O nivel dessa intervenção estatal tem por isso, um papel fundamental na construção da nossa sociedade do momento actual para o futuro. Entendo que o Estado enquanto interveniente da vida social deve ser entendendido como um mero produto, antes de mais, da mobilização social e politica das classes existentes em determinado Estado. O objectivo final deve ser sempre (e não devemos nunca contentarnos com menos) em obter a gradual transformação social do capitalismo. Todas as lutas entre o capital e o trabalho nas várias vertentes em que ela se revela, desde a concertação social à greve e ao Lock-out devem ser assumidas por todos nós como o único meio para o desenvolvimento pleno da nossa cidadania e naturalmente dos nossos direitos. Por um lado a lógica de mercado que procurará sempre impor as maiores margem de lucro assim que assegurado o fenómeno multiplicador Keynesiano e por outro, as reivindicações sociais e politicas daqueles onde, curiosamente, se reflecte directamente o desenvolvimento da cidadania dentro de qualquer sociedade, a saber, as classes mais desfavorecidas. Na análise dos protagonistas da interminável luta de classes e para a sua mais profunda compreensão desde o final da Segunda Guerra mundial até hoje, recomendo-vos igualmente o estudo das Teorias dos jogos pois não se deixem nunca enganar, todas as concessões do capital às classes trabalhadoras não foram, em momento algum, vitórias do proletariado contra o capital mas sim vitórias do sistema capitalista na manutenção sobrevivencia na sua caracteristica mais essencial, a oposição de classes, capital e trabalhador. Certo é dizer, e não tenho qualquer medo em afirmá-lo por sentir que não deixou de ser verdade apenas porque cairam umas quantas pedras em Berlim, as condições sociais atribuidas aos trabalhadores são meros instrumentos de controle pela sociedade da classe trabalhadora que a longo prazo apenas defende o interesse da acumulação de capital.
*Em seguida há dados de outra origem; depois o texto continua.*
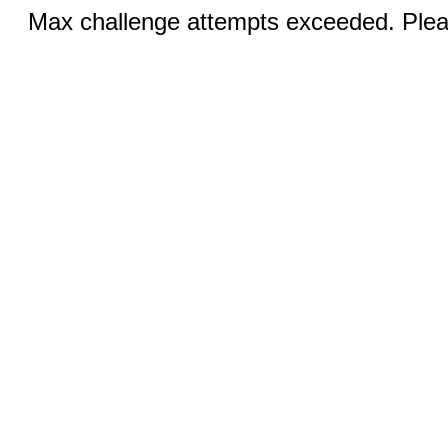
Max challenge attempts exceeded. Pleas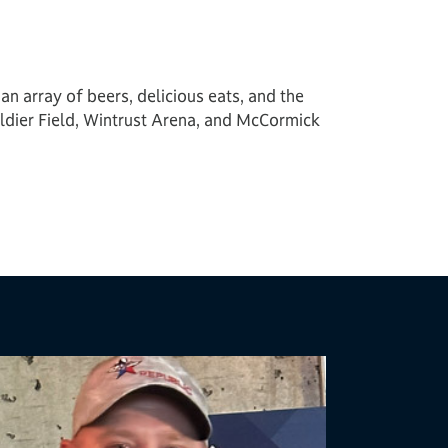
n array of beers, delicious eats, and the
dier Field, Wintrust Arena, and McCormick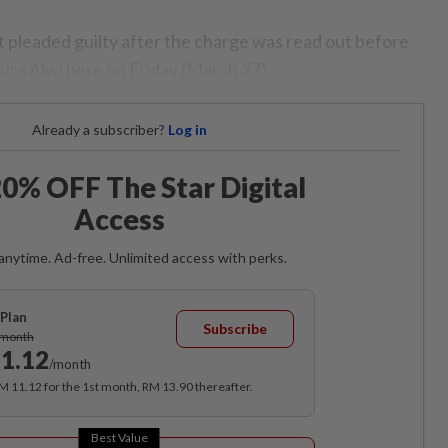
 pleaded guilty after the charge was read out before
ura Alwi here on Friday (March 27).
Already a subscriber?
Log in
0% OFF The Star Digital
Access
anytime. Ad-free. Unlimited access with perks.
Plan
Subscribe
/month
1.12
/month
RM 11.12 for the 1st month, RM 13.90 thereafter.
Best Value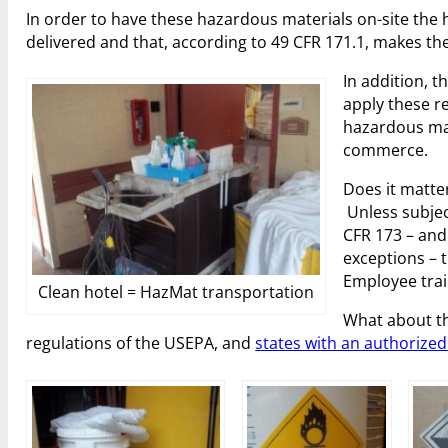
In order to have these hazardous materials on-site the
delivered and that, according to 49 CFR 171.1, makes t
In addition, t
apply these r
hazardous mat
commerce.
Does it matte
Unless subjec
CFR 173 – and
exceptions – 
Employee trai
Clean hotel = HazMat transportation
What about th
regulations of the USEPA, and
states with an authoriz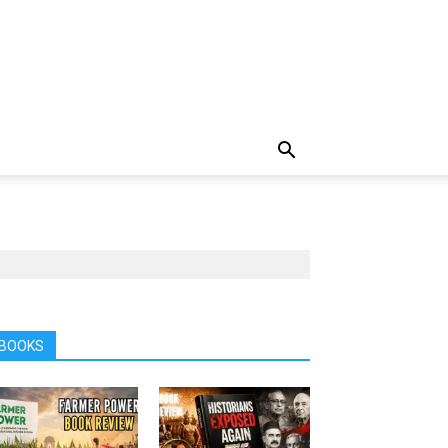
BOOKS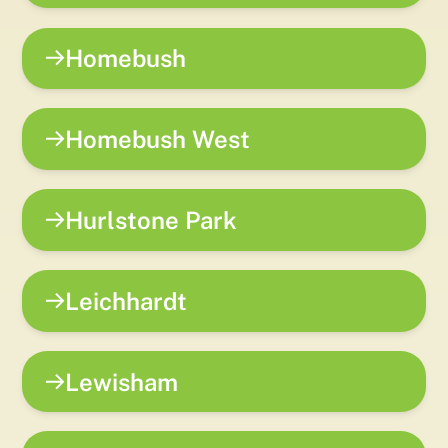
Homebush
Homebush West
Hurlstone Park
Leichhardt
Lewisham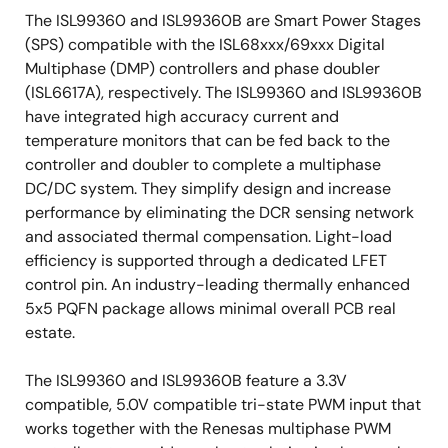
The ISL99360 and ISL99360B are Smart Power Stages
(SPS) compatible with the ISL68xxx/69xxx Digital
Multiphase (DMP) controllers and phase doubler
(ISL6617A), respectively. The ISL99360 and ISL99360B
have integrated high accuracy current and
temperature monitors that can be fed back to the
controller and doubler to complete a multiphase
DC/DC system. They simplify design and increase
performance by eliminating the DCR sensing network
and associated thermal compensation. Light-load
efficiency is supported through a dedicated LFET
control pin. An industry-leading thermally enhanced
5x5 PQFN package allows minimal overall PCB real
estate.
The ISL99360 and ISL99360B feature a 3.3V
compatible, 5.0V compatible tri-state PWM input that
works together with the Renesas multiphase PWM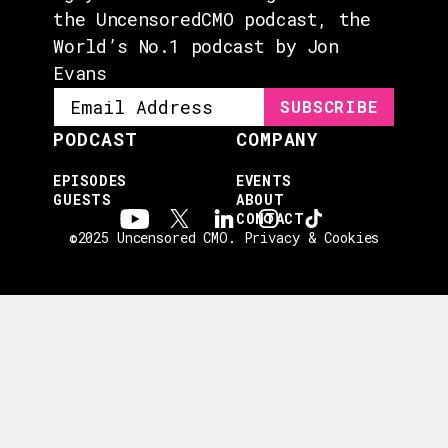
the UncensoredCMO podcast, the
World’s No.1 podcast by Jon
Evans
PODCAST
COMPANY
EPISODES
EVENTS
GUESTS
ABOUT
CONTACT
©2025 Uncensored CMO.
Privacy & Cookies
A gestão das instituições sociais é intrinseco à mentalidade da filosofia do capitalismo porquanto mantem e reproduz as relações sociedades capitalistas. Ora notem: Em primeiro lugar, as medidas sociais estatais impoem-se segundo os interesses do capital e a disponibilidade de contribuição das classes mais favorecidas (contribuintes) e não de acordo com a real avaliação das necessidades das classes trabalhadoras. Em segundo lugar, grande número das medidas de protecção social foram introduzidas com fins de disciplinar a classe trabalhadora e como concessão aqueles que defendiam uma alteração radical do sistema. Em terceiro lugar, todas as alterações sociais correspondem às necessidades de acumulação de capital, explicando melhor este ponto, a concentração das formas de produção em modelos intensivos e não extensivos exigiam, por si, um maior investimento na educação. Outro exemplo claro que gosto de salientar é o da incorporação da mulher no mercado de trabalho que ocorreu sistematicamente nos periodos de guerra. Em quarto lugar, os maiores aumentos na despesa pública correspondem a aumentos da eficácia das máquinas tributárias estatais, mormente na tributação dos rendimentos das classes mais baixas e, nos ultimos anos, nos impostos de consumo os quais, constituindo a principal receita tributária dos estados ditos avançados, são totalmente cegos à capacidade tributária penalizando mais as classes desfavorecidas.

Por ultimo e em tom de conclusão, todas as concessões aos trabalhadores no ultimo século visaram acima de tudo a desmobilização das classes Trabalhadoras e a impedir alterações mais profundas na sociedade actual.